From the Overlclokers review

This CPU is a mixed bag, start to finish. Like I said, AMD reinvented the wheel and took a big chance. It took years to get to this point. Their engineers poured blood, sweat and tears into this architecture. It wins in some places and loses in others. Overall, it’s an improvement from their previous Stars-core derived Thuban. In a few places it falls short, but where it counts for most people – real-world applications like rendering, compression and encoding – it’s a strong step forward, competing perfectly in the market segment where AMD’s pricing is positioning it – against the i5 2500K.

Which is really the rub with many-an-enthusiast. Bulldozer has been talked about for a long time. The way a lot of people at overclocking forums talk about it, you’d think it was supposed to be the second coming. It has been argued about, hotly debated and speculated upon forever.

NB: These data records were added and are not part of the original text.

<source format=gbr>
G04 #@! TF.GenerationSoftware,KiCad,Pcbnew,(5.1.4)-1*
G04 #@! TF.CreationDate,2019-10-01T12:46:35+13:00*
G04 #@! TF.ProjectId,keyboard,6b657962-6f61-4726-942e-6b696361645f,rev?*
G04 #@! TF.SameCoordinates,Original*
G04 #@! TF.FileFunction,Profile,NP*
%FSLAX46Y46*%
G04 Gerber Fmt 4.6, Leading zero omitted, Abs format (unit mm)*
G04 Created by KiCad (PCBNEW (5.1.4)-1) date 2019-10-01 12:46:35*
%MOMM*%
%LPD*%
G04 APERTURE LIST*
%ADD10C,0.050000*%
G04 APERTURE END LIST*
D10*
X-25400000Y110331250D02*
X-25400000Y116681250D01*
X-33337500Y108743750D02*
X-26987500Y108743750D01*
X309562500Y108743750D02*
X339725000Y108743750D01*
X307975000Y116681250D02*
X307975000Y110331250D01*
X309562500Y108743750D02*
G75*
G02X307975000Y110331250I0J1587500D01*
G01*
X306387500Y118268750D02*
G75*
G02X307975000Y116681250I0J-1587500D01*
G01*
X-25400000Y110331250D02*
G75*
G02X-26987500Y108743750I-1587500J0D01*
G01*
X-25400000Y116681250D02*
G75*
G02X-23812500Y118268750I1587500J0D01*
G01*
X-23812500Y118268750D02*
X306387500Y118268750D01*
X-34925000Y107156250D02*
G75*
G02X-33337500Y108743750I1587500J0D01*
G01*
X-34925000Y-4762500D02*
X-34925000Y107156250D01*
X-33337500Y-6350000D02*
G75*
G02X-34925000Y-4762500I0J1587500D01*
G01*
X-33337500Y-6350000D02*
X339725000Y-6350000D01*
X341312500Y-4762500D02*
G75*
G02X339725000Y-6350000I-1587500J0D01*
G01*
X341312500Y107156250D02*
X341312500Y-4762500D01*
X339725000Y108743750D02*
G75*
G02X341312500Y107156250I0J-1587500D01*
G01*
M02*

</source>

Our own Bulldozer Rumors thread has been going strong since January 14 of this year. It is definitely not the Intel-toppler many thought / wished / hoped / begged it would be. Was I a bit disappointed? Absolutely. I bought into the hype just like many of you and AMD did not produce what a lot of people thought was going to be the return of top-of-the-hill FX.

That, of course, brings us to AMD’s tried-and-true formula: Price-for-Performance. It’s not priced to topple Intel’s higher-end mainstream i7 2600K. At $314.99 shipped, that chip still remains the mainstream enthusiast king-of-the-hill. Every single consumer Bulldozer FX chip will be an unlocked CPU priced at or below $245. Considering the gains seen against the i5 2500K, it’s worth the $25 difference in price.

With all of that said, the overclocker in me is just screaming so what if it just competes with the i5 2500K and doesn’t topple the i7 2600K?! It clocks like a madman. It does its job at the right price for the performance it offers. So, because we try to review based on what a product is relative to what it offers at its price point – and not based on what people with nothing but hopes and dreams expected and/or hoped it would be – it’s safe to call Bulldozer another solid offering from AMD.